“I thought they might not get swept by the Diamondbacks,” said my father in between grill checks.
“They play again tomorrow!” I reminded him, for some reason defending the Phillies.
“You’d at least like to them split the series, though,” he said.
“Yeah,” I replied, “they don’t really do that anymore.”
With the sun shining and the Hawaiian shirt giveaway, today’s matinee with the Diamondbacks felt like a dream vacation, on which you were for inexplicably forced to watch two bad teams play a baseball game. And bad it was! Jimmy Paredes dropped a line drive. Odubel Herrera kicked a fly ball. Cameron Rupp snapped the handle off his bat with his bare hands and almost stabbed himself in the torso. Late inning defensive whiz Peter Bourjos fell down while fielding. The one Phillies run came on a Tommy Joseph double play ball that occurred in the sixth inning when he successfully drove an Archie Bradley pitch straight into the ground with the bases loaded.
It’s not a “fun” team that allows you such confidence in their ability to screw up a bases loaded, no outs scenario. My presumption had been that they would find a way to score zero runs, but as broadcast pioneer Tom McCarthy informed us - and Mike Schmidt confirmed - the Diamondbacks would allow the run to score in favor of securing two outs. Neat!
Cody Asche got good wood on the next pitch, but his line drive had a bit too high of an arch and Michael Bourn was able to track it down, stranding the last real gasp of Phillies offense - Paredes, of all people - on third base. The total Phillies output for the day was three singles; one each from Asche, Paredes, and Herrera. There is just no pop to this lineup, and the powerless swings seem even slower and the frantic, desperate at-bats even more frustrating when they are happening in soaking wet heat. Don’t forget - only one more month before the season’s halfway mark!
The good news was that Zach Eflin’s second big league start was much, much better than his first. It wouldn’t have taken much to be so. But instead of quitting baseball forever, Eflin went out there anyway, like some sort of cool, lone bad-ass.

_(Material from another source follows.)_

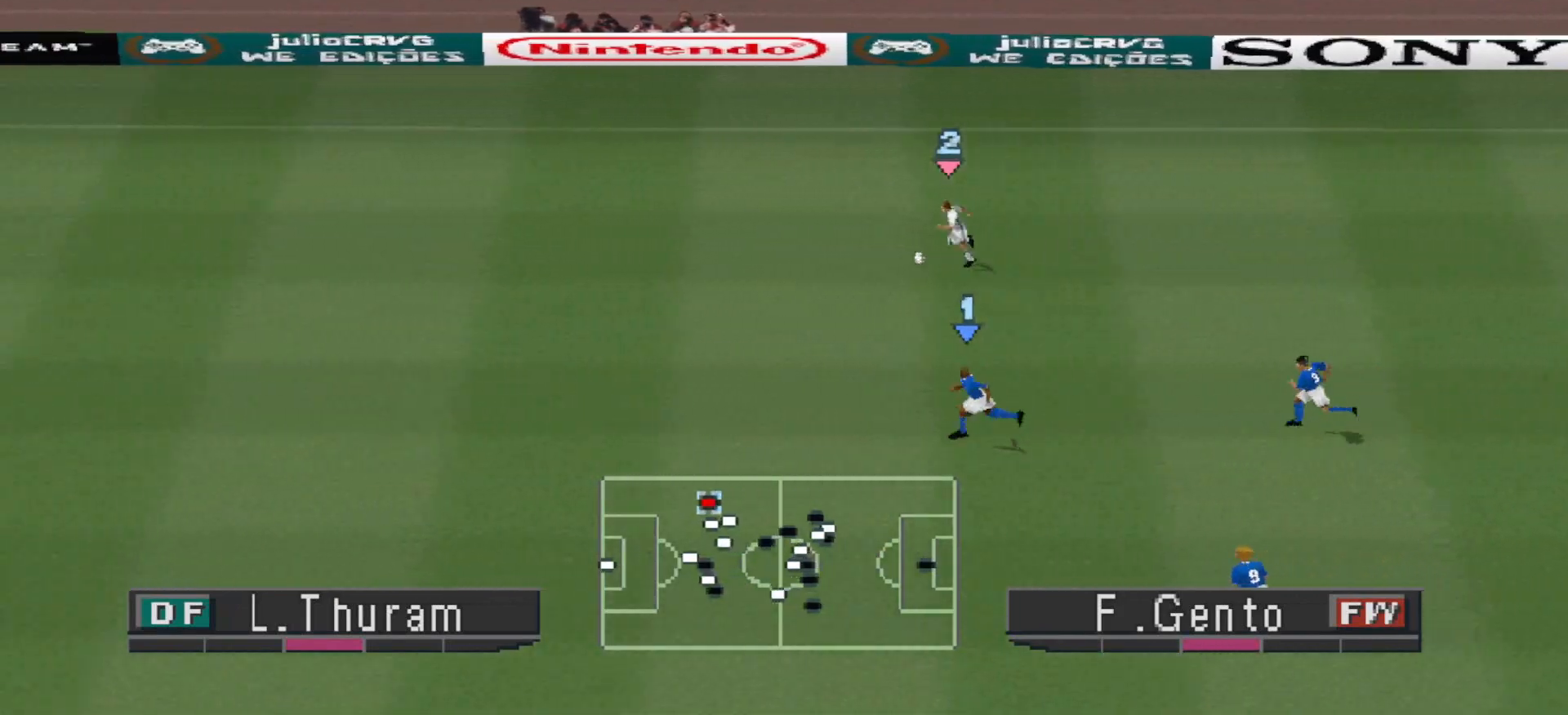
{"buttons": ["R1", "DPAD_LEFT"], "events": []}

Zach Eflin warming up to 'Free Bird'.— Jon Johnson (@jonjohnsonwip) June 19, 2016
He threw 5.2 innings, allowing two runs, four hits, and a walk with three strikeouts. Pete Mackanin yanked him after 88 pitches in favor of David Hernandez, who allowed a run in 1.1 innings, and some slow-moving mess of relievers followed until the game came to a merciful end. Who even knows who is out in that pen anymore? Scott Eyre? Probably. But Eflin battled around a high strike zone, Paul Goldschmidt, and a lead-off double in the third to keep the suppressible Arizona offense as suppressed as it is supposed to be. That’s when a good team would have backed their rook with a couple of runs, but this is the Phillies, so they just sort of took turns letting each other down.
Jake Lamb, Phil Gosselin, and Brandon Drury all had two-hit days for the D-Backs, who will waltz into Citizens Bank Park tomorrow thinking they are about to finish a four-game sweep of the Phillies. They will probably be right.
May 19: 24-17, 1 game back of 1st place— Meghan Montemurro (@M_Montemurro) June 19, 2016
June 19: 30-40, 13.5 games back of 1st place
Been a quick, hard-to-watch regression for #Phillies.
I’m starting to think the Phillies may not be the story of the year.
Ah well. Maybe Jon Snow will finally gut Ramsay Bolton tonight.